Gifted sister touched many

Sr Fleurette Caldwell, RSCJ

by Sr ELIZABETH SNEDDEN,RSCJ
Sr Fleurette Caldwell’s parents met as Kiwi casualty and French nurse during the Great War and returned to raise a large family in Karori, Wellington.

Sr Fleurette Caldwell, RSCJ

Sr Fleurette Caldwell, RSCJ


When her mother was asked how she had the courage, knowing no English, to leave home and country, she would reply “Ah, you do not know what loff means!” Fleur’s two older sisters became Sr Jean Caldwell, RSCJ, and Sr Theresa, DOLC.
Educated at Erskine College and trained at Loreto Hall, Fleur discovered a gift for teaching that carried her merrily through 26 years in parish schools in Island Bay, Christchurch and Sadleir in New South Wales. In 1959 she was a foundress in the “absurdly austere” conditions and makeshift classrooms of Christ the King, Burnside.
“The teaching life was varied, exciting, challenging,” she wrote. “I loved the children, the families, the parishes, and I was able to use my creative gifts to the full.” She could
charm the parish priest.

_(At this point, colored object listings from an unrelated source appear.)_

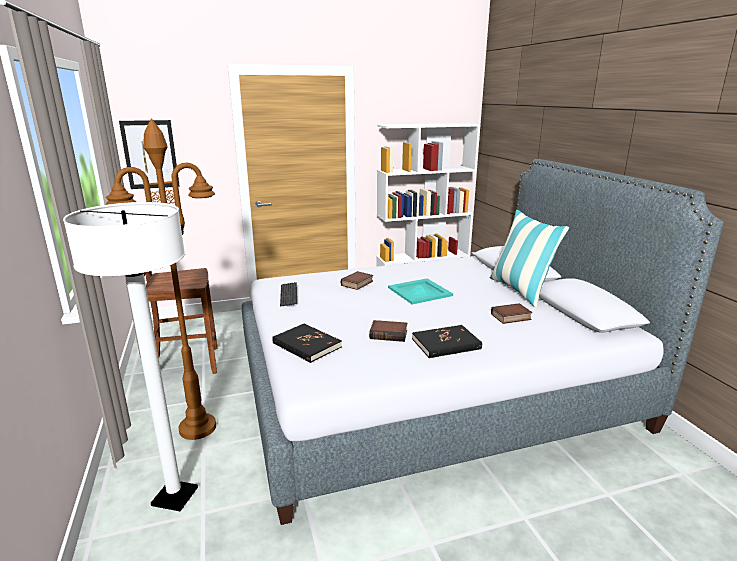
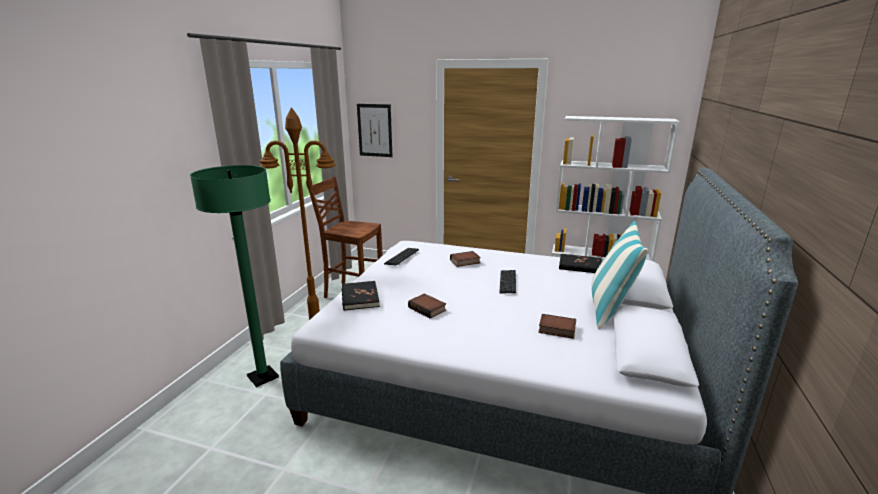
camera: 35 degrees right, 0 degrees up
white floor lamp [63,202,198,511] -> green floor lamp [190,165,279,387]
turquoise tray [388,278,453,304] -> keyboard [499,270,516,294]
black book [412,325,482,358] -> black book moved to [559,254,602,273]

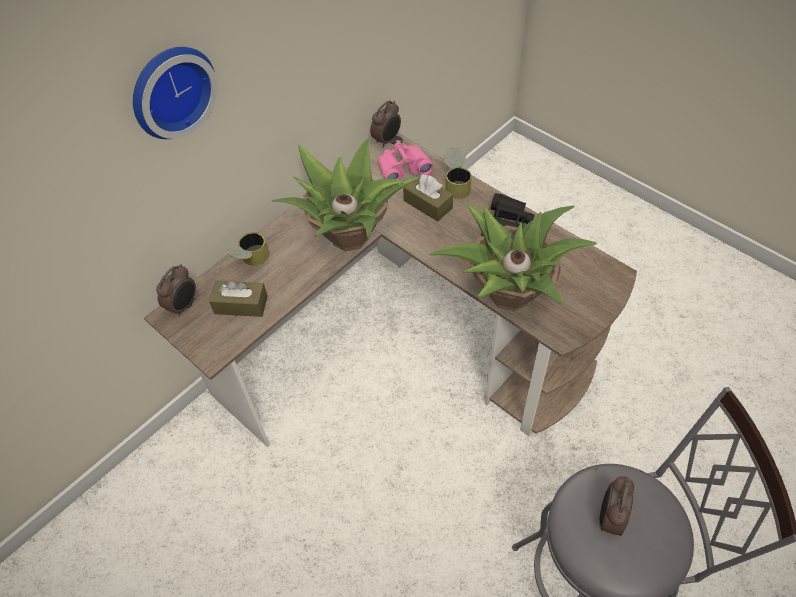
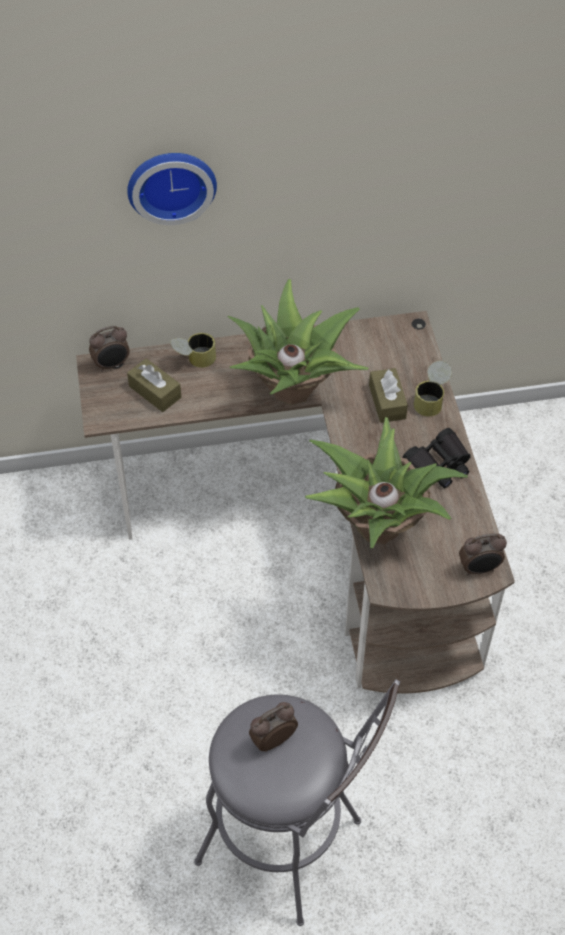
camera: 35 degrees right, 0 degrees up
alarm clock [370,101,401,148] -> alarm clock moved to [459,533,507,576]
pink binoculars [378,142,433,180] -> none

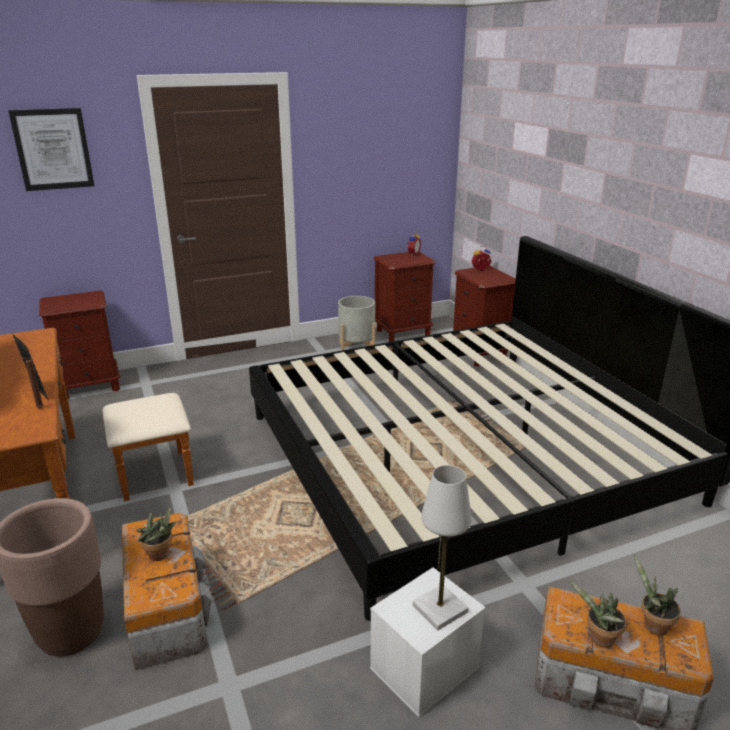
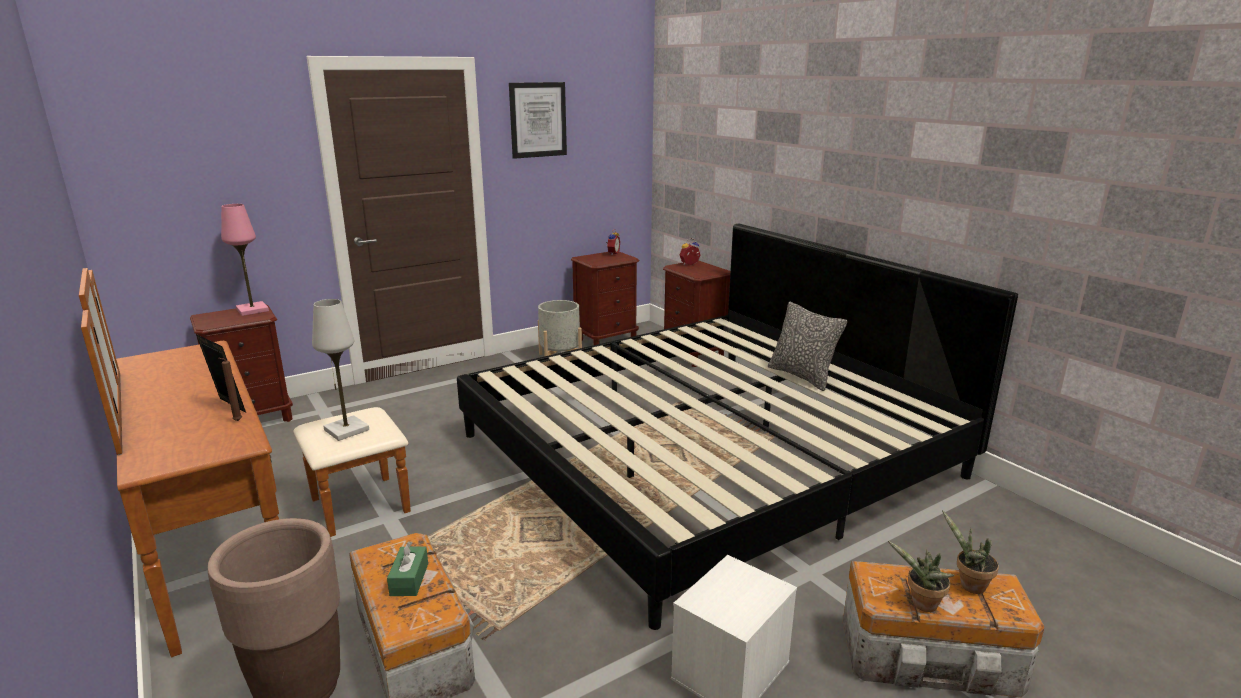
camera: 10 degrees left, 5 degrees down
picture [8,108,94,191] -> picture moved to [509,82,567,159]
potted plant [136,505,177,561] -> green tissue box [387,541,428,596]
white table lamp [413,465,472,630] -> white table lamp moved to [312,299,369,441]
none -> pink table lamp [221,204,269,316]
none -> pillow [768,302,848,391]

Her classroom was always a wonder to behold.
During the somewhat bewildering “changes” in the Church and in religious life in the 1970s, she retrained for work in Catholic Social Services and later in the Catholic Education
Office, 1982-1993. She gained a surprising number of certificates, from catechetics to counselling, from first aid to upholstery.
She zoomed round the poorer areas of Wellington South on her Nifty-Fifty scooter, visiting
the elderly and the housebound. She began “Golden Wheels”, a mobile vegetable van.
“Nun Starts Vege Run” proclaimed the press.
She was interviewed on radio about family counselling and care of the elderly.
Finally, at Massey, in Auckland, from 1993 to 2009, she became what she called a “general
practitioner,” a Westie living a strong prayer and community life, a tireless citizen and
parish worker — St Vincent de Paul foodbank, Citizens Advice Bureau, Communion to the sick, Marriage Encounter, teaching English to migrants.
Asked if all the workshops and conferences of the eighties and nineties had changed her life, she said: “Not really. But my attitude has changed… I trust the Lord more, deepening
my union with the Heart of Jesus… I go out to people with more confidence and purpose, fearlessly showing my values and what it means to be a religious.
“Perhaps in today’s world where there is so much insecurity, feverish activity and suffering, people can be helped by someone who is uncluttered, at peace with herself and her
God.”
Sr Fleurette Caldwell, RSCJ, 1927- 2015: May her loveable soul rest in the joy of the Lord.